England Isiekwe recall Saracens
(Photo by David Rogers/Getty Images)

Clearly, England have had to adjust with injuries to several frontline players but Jones should be credited again for changing his ways and paying far more attention to Premiership form than he used to.

Lewis Ludlam and Nick Isiekwe are prime examples of that. Both have been outstanding for their clubs but neither have featured prominently for England for some time, the latter last seen in an international jersey being taken off before half-time in the first Test of the summer tour to South Africa back in 2018.


It’s a huge day for them and I think the lack of experience in the back three, as well as in the back row, has influenced Jones’ selection in the midfield.

Mark Atkinson seemed like the obvious choice to many to be selected at centre because he’s most similar to Andre Esterhuizen, who is such a big help to Marcus Smith at Harlequins, but he has just one international cap to his name as a replacement against Tonga.

Elliot Daly has started just five games for Saracens this season and only one of those at centre, so he hasn’t been picked on form, but I think he’s got the nod because of the experience he brings when that is lacking in those around him.

Elliot Daly
Elliot Daly /PA

Daly is one of five players in the starting XV with more caps to his name than captain Tom Curry but the Sale man is England’s leader because of all the unseen things that we aren’t privy to looking on from outside camp.

Who knows whether he will be skipper for England long-term but it’s a huge honour to have bestowed on him at the age of just 23 and there’s no higher praise than to have your coach liken you to Richie McCaw.

There are different types of captain and it remains to be seen how Curry handles it but he hasn’t been given it as a gimmick and I fully expect to see him leading England more in the future.

You don’t have to shout the odds all the time as a captain, you can lead by example and it’s certainly the case that some captains talk too much, but you do have to command respect when you do speak up and I’m sure Curry will do that.

Simmonds Lions Exeter
(Photo by Getty Images)

He is by far the most experienced man in England’s back row and the selection of Sam Simmonds ahead of Alex Dombrandt is an interesting one.

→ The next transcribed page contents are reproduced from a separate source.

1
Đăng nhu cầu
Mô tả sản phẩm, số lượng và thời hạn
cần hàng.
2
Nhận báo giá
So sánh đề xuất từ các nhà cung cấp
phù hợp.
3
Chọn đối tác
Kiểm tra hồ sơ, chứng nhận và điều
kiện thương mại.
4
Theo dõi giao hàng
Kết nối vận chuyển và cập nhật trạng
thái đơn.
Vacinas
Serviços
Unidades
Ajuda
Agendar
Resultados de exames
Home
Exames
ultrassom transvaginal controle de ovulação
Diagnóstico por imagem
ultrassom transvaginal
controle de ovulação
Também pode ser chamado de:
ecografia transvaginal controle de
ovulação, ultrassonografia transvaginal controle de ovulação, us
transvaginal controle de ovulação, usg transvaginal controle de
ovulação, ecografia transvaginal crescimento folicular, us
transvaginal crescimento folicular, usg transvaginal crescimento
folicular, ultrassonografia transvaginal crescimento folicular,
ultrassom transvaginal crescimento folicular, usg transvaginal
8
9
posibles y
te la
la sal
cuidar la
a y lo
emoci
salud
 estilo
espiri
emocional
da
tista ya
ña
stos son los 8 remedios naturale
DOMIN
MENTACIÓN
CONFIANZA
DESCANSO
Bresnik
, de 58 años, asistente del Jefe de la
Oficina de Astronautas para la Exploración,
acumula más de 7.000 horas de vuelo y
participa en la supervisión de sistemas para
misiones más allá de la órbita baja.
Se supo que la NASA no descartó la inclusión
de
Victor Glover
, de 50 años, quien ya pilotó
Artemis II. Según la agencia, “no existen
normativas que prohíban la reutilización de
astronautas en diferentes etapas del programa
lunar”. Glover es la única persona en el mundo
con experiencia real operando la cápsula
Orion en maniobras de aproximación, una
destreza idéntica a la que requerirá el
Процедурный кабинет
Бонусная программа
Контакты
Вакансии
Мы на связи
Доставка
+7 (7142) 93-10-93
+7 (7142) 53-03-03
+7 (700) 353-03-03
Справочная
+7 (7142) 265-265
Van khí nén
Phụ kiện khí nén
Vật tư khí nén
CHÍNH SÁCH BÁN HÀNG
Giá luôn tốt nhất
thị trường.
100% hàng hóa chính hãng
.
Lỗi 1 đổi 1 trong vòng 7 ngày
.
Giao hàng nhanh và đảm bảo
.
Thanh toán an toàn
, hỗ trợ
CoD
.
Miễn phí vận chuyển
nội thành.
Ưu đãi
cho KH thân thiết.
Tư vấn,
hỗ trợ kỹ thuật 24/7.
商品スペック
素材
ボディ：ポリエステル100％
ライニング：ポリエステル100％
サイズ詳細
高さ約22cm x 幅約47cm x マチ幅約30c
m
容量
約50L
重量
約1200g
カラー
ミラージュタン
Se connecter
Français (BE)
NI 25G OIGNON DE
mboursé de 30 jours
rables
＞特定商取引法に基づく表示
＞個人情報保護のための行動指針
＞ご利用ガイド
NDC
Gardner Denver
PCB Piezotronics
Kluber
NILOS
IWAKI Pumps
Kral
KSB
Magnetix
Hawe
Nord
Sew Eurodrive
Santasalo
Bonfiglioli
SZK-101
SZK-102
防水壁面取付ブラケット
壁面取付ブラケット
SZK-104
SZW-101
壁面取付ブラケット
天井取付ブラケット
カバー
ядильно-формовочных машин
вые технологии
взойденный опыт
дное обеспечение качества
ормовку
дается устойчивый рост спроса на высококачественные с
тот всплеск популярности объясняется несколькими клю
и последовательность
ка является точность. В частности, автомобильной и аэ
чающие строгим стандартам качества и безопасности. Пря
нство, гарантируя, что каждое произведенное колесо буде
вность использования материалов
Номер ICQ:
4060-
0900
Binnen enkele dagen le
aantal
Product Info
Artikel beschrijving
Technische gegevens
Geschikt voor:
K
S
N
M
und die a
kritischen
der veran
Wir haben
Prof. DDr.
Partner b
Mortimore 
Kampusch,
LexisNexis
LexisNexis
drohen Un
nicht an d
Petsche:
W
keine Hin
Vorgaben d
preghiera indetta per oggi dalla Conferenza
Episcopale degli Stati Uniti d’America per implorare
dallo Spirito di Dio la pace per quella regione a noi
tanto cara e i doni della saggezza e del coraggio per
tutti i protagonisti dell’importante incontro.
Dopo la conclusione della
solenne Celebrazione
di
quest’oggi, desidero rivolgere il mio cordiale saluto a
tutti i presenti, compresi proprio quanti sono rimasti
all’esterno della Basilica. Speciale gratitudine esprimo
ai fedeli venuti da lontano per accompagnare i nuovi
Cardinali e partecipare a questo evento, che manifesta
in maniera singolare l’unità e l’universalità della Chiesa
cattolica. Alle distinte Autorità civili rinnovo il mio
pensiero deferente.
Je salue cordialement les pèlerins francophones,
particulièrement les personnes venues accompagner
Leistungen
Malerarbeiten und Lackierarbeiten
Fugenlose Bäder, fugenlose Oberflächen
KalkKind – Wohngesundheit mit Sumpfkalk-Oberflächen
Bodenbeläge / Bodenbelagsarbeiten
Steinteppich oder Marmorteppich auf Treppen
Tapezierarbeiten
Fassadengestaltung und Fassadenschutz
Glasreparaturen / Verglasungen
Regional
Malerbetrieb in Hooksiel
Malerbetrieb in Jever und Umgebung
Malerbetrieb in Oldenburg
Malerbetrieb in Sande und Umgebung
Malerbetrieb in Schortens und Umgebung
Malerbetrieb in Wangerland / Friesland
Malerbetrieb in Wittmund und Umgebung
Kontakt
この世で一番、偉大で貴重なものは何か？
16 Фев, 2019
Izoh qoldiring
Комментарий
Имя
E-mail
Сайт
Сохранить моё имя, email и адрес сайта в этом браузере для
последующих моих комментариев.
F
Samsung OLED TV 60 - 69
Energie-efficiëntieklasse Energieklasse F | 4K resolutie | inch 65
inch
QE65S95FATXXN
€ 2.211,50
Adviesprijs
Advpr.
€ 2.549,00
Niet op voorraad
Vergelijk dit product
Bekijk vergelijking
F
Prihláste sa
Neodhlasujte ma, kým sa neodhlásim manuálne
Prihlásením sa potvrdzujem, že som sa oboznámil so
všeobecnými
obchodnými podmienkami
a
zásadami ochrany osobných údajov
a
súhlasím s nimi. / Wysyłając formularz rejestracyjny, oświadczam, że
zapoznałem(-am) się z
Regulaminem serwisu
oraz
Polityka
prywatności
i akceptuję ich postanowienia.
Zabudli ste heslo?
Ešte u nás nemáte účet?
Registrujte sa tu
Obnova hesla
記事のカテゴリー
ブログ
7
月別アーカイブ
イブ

I thought they might both start alongside one another but it’s great to see the Exeter number eight given his chance.

It seemed like Dombrandt might have the edge because of his relationship with Smith but Simmonds has the first shot in this Six Nations and I’m sure we’ll see both starting throughout the tournament.

The back row battle is clearly going to be key and it was interesting to see World Rugby issuing a clarification about when the ball is out the back of a ruck at Eddie Jones’ request.

More mind games and an attempt to get inside the head of referee Ben O’Keeffe it might be but there’s every chance he’s also spotted something in Scotland’s game and I think the selection of Ludlam alongside Curry is to combat the threat of Hamish Watson and Jamie Ritchie at the breakdown.

Marcus Smith
Marcus Smith (Photo by David Rogers/Getty Images)

All those decisions in the forwards and the outside backs are fascinating but the battle that everyone wants to see is Marcus Smith against Finn Russell at fly half.

I’m looking forward to it as much as anyone else but I think the conditions, with a fair bit of rain and wind forecast, will mean it might not be the mercurial ability of either that wins the game and it might be the one who manages the game best who comes out on top.

Make no bones about it though, Scotland are favourites, even if “red-hot” might be over-egging the pudding a bit, and it’ll be interesting to see how they react after having success going in as underdogs in recent years.

They do have the edge in a few areas but I think Jones might just have got his pre-match rhetoric right on this occasion and I’m picking England to relish the slight underdog tag and win by four points at Murrayfield.